Outro assunto que me parece interessante é o da produção de conteúdos nacionais. A SIC parece apostada em produção nacional, uma das chaves de sucesso da ascensão da TVI. Ora, o contrato que liga a TVI à NBP parece acabar dentro de dois anos. E depois? Que movimentos se passam nos dois canais de televisão, agora que a renovação da licença não parece oferecer dúvidas (em parte pelo silêncio dos decisores políticos)?

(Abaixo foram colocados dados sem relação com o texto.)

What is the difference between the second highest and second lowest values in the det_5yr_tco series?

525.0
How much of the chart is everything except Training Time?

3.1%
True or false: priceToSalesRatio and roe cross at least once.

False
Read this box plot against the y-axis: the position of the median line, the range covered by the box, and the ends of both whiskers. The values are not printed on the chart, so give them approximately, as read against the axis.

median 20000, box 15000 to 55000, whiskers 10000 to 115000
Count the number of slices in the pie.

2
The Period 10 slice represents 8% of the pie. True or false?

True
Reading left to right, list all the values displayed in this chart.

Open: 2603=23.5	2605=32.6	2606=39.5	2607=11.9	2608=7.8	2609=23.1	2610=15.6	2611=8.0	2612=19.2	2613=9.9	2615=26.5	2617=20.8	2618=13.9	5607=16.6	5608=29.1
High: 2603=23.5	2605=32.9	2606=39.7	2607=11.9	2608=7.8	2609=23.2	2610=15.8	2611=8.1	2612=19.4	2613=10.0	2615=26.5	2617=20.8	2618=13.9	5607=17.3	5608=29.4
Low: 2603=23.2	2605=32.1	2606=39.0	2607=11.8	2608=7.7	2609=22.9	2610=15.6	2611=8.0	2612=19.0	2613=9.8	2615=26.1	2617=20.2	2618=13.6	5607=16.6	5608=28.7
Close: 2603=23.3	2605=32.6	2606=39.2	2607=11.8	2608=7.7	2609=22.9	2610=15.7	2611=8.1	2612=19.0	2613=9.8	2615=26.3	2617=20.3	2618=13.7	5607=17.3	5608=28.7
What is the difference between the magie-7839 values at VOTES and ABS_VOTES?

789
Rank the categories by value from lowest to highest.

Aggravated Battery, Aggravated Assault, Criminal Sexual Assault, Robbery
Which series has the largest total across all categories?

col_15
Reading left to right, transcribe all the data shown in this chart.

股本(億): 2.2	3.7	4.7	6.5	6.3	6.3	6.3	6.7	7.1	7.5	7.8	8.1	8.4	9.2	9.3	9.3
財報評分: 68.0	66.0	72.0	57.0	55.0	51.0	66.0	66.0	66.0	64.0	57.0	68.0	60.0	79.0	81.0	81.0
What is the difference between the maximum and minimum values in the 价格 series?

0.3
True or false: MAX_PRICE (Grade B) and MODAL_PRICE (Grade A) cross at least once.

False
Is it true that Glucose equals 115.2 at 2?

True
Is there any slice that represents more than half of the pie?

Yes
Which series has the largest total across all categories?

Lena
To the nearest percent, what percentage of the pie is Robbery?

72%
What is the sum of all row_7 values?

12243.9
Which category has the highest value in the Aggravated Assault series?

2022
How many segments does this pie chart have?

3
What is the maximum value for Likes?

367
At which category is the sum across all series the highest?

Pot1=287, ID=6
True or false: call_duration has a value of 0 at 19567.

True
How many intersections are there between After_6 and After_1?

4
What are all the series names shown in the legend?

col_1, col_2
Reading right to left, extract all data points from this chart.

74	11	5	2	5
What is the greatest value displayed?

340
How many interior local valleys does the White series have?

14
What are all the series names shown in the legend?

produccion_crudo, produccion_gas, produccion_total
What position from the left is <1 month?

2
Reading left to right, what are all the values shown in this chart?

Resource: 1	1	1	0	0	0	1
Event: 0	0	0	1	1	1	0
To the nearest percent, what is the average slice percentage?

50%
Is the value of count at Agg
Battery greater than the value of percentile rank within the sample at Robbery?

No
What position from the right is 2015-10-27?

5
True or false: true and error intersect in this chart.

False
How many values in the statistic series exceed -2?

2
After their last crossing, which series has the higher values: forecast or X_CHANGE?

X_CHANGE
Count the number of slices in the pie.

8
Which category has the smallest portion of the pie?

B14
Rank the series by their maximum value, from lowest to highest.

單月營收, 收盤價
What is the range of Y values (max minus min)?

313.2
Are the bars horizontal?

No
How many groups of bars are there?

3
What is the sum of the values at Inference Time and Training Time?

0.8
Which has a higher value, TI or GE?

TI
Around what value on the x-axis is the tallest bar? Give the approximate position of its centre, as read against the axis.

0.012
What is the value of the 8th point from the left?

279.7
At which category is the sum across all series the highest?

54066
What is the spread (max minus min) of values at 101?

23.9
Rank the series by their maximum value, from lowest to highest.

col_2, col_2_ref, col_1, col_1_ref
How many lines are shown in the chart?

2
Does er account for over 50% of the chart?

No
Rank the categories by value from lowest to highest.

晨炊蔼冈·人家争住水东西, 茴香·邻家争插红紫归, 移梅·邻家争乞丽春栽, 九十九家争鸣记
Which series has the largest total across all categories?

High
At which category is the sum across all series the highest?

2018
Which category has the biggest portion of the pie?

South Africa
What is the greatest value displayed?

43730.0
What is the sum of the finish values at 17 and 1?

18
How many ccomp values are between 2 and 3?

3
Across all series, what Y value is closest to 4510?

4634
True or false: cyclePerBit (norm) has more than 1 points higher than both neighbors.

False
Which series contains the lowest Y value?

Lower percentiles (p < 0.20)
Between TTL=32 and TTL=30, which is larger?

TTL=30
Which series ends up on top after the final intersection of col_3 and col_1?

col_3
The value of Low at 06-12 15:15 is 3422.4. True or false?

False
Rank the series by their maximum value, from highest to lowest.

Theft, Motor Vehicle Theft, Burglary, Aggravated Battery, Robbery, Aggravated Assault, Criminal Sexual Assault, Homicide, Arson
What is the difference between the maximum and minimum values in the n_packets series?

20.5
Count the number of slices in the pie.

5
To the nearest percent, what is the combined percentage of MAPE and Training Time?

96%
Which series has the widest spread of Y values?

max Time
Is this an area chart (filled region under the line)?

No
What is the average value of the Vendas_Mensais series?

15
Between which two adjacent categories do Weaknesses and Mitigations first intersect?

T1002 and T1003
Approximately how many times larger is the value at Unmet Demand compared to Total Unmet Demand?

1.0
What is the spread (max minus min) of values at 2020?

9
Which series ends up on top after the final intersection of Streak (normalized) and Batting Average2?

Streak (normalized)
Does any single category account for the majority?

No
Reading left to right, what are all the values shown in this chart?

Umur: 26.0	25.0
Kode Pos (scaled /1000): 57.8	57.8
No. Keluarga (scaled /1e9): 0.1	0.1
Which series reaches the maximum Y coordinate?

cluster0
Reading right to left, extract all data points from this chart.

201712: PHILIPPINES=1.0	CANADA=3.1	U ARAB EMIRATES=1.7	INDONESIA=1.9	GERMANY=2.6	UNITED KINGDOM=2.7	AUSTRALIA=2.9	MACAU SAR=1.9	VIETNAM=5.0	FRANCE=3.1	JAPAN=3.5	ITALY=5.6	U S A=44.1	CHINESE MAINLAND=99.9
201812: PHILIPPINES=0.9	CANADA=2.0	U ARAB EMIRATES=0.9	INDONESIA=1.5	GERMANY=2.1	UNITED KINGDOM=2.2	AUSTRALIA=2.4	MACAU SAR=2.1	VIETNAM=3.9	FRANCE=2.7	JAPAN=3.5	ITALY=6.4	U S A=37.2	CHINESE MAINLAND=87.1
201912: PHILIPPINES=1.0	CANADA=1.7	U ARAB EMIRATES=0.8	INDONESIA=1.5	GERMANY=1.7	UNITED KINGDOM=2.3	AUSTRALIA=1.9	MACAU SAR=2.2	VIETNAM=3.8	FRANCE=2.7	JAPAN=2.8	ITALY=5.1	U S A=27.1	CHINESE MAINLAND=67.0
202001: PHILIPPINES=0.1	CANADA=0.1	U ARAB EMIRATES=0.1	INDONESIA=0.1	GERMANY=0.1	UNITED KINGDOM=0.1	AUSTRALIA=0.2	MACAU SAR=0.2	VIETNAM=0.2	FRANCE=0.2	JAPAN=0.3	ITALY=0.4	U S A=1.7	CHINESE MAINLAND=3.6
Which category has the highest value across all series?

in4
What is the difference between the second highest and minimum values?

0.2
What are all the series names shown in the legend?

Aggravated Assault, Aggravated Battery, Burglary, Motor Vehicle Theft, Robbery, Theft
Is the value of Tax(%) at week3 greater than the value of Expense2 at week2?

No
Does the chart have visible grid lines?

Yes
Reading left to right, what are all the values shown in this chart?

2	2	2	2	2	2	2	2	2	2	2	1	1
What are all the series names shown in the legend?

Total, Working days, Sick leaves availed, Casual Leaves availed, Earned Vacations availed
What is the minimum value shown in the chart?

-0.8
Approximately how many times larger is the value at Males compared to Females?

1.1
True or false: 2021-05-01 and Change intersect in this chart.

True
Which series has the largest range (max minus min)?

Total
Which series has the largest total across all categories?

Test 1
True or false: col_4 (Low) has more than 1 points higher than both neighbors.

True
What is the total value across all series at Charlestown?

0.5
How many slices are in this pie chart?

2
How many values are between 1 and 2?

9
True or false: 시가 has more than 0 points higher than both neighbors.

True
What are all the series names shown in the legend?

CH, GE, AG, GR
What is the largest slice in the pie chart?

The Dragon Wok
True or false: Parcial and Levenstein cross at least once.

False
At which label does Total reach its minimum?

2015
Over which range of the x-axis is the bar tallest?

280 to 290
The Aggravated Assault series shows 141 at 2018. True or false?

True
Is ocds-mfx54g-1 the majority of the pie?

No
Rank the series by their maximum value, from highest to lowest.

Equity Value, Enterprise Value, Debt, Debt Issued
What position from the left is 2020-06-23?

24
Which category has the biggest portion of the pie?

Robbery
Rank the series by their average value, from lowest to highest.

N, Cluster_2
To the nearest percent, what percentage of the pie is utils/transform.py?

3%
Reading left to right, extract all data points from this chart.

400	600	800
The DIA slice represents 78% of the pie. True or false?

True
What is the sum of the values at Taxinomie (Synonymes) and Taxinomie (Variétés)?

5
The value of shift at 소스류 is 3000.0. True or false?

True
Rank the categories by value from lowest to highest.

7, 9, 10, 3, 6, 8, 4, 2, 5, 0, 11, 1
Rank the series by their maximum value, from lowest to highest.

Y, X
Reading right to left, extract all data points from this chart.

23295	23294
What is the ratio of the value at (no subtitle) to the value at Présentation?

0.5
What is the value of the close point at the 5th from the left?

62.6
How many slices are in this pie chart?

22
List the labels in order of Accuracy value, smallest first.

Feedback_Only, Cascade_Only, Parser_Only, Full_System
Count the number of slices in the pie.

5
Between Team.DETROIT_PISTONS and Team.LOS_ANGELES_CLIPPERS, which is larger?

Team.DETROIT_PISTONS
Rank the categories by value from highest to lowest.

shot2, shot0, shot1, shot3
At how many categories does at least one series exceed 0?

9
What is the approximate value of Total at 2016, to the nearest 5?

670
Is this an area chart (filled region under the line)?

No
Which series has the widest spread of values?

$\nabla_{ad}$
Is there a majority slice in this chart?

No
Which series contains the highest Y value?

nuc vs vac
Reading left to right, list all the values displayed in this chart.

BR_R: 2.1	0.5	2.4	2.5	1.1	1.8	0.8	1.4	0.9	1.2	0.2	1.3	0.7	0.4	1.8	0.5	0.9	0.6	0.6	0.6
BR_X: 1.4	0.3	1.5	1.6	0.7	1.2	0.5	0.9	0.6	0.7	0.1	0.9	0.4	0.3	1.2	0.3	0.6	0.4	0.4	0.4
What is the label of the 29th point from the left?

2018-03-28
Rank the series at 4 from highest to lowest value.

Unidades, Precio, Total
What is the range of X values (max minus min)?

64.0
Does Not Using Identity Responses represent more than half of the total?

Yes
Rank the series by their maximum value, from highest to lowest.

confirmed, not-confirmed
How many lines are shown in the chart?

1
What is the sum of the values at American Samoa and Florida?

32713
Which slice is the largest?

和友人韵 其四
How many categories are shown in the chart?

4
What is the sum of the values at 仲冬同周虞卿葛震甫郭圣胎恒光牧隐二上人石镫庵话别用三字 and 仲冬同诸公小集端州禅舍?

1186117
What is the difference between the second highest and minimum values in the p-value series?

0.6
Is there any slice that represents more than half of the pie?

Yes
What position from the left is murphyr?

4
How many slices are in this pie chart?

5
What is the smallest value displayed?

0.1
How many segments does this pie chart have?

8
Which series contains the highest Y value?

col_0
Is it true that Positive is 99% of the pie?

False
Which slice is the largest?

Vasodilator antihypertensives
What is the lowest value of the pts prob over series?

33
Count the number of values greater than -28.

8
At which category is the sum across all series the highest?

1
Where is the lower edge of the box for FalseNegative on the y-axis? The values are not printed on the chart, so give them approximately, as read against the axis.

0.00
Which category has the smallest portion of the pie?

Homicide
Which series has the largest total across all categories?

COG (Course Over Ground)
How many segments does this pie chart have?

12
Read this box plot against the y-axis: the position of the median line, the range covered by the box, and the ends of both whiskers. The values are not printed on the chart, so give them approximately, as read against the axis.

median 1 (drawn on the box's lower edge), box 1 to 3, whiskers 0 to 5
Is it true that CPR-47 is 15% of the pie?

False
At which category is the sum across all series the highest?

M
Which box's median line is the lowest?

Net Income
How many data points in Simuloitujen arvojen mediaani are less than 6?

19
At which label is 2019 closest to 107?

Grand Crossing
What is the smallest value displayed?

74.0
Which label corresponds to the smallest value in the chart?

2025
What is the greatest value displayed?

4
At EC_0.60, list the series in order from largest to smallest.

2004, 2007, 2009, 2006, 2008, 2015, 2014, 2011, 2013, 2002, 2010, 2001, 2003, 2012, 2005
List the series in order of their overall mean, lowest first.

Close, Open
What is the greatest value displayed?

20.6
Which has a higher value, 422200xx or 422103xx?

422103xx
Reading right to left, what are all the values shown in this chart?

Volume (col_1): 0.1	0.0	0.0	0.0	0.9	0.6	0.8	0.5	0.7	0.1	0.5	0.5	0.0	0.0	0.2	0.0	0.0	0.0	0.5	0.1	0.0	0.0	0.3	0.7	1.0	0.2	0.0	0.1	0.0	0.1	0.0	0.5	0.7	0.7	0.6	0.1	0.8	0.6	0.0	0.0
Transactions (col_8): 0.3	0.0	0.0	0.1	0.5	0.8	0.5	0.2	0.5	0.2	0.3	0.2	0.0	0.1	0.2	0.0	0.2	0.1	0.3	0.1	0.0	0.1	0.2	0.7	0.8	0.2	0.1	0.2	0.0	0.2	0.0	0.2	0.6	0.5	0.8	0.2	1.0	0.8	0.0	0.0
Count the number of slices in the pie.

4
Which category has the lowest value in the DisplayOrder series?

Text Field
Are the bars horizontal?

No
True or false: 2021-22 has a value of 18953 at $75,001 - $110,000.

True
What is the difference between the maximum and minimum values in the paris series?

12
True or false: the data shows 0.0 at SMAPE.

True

No blogue Media Network Weblog, em mensagem de ontem, lê-se que o Ministro sueco da Cultura e Educação não tomará a decisão de acabar com a rede analógica de FM naquele país. O governo não forçará a estação pública Sveriges Radio a arrancar com a programação em DAB. Razão: falta de dinheiro, pois há de 25 a 30 milhões de receptores analógicos na Suécia. Se a Sveriges Radio gastou €40 milhões no DAB para transmissão em quatro cidades, foi congelada a decisão de estabelecer uma rede para todo o país.
A Suécia segue a decisão tomada pela Finlândia, que encerrou a ideia do DAB já o ano passado. Deste modo, a Sveriges Radio vai concentrar-se noutras tecnologias como o webcasting, podcasting, rádio via telefone celular (DVB-H) e via televisão digital terrestre.
Curiosamente, o ano passado por esta altura, o DAB conhecia uma história de sucesso no Reino Unido, o que me fez aumentar a esperança de uma resolução idêntica para Portugal, dado o empate de capital feito pela RDP (agora integrada na RTP). Isto apesar de, entretanto, mostrar que outras tecnologias, como o podcasting (que a TSF está a promover), poderiam ser solução. Agora, estes exemplos vindos de países mais ricos ilustram a eventual falência do DAB. O que me deixa a pensar: será que o Reino Unido se enganou e avançou para uma tecnologia sem futuro? Ou aquele país prepara-se para fazer mais um corte com o Continente [leia-se: União Europeia]?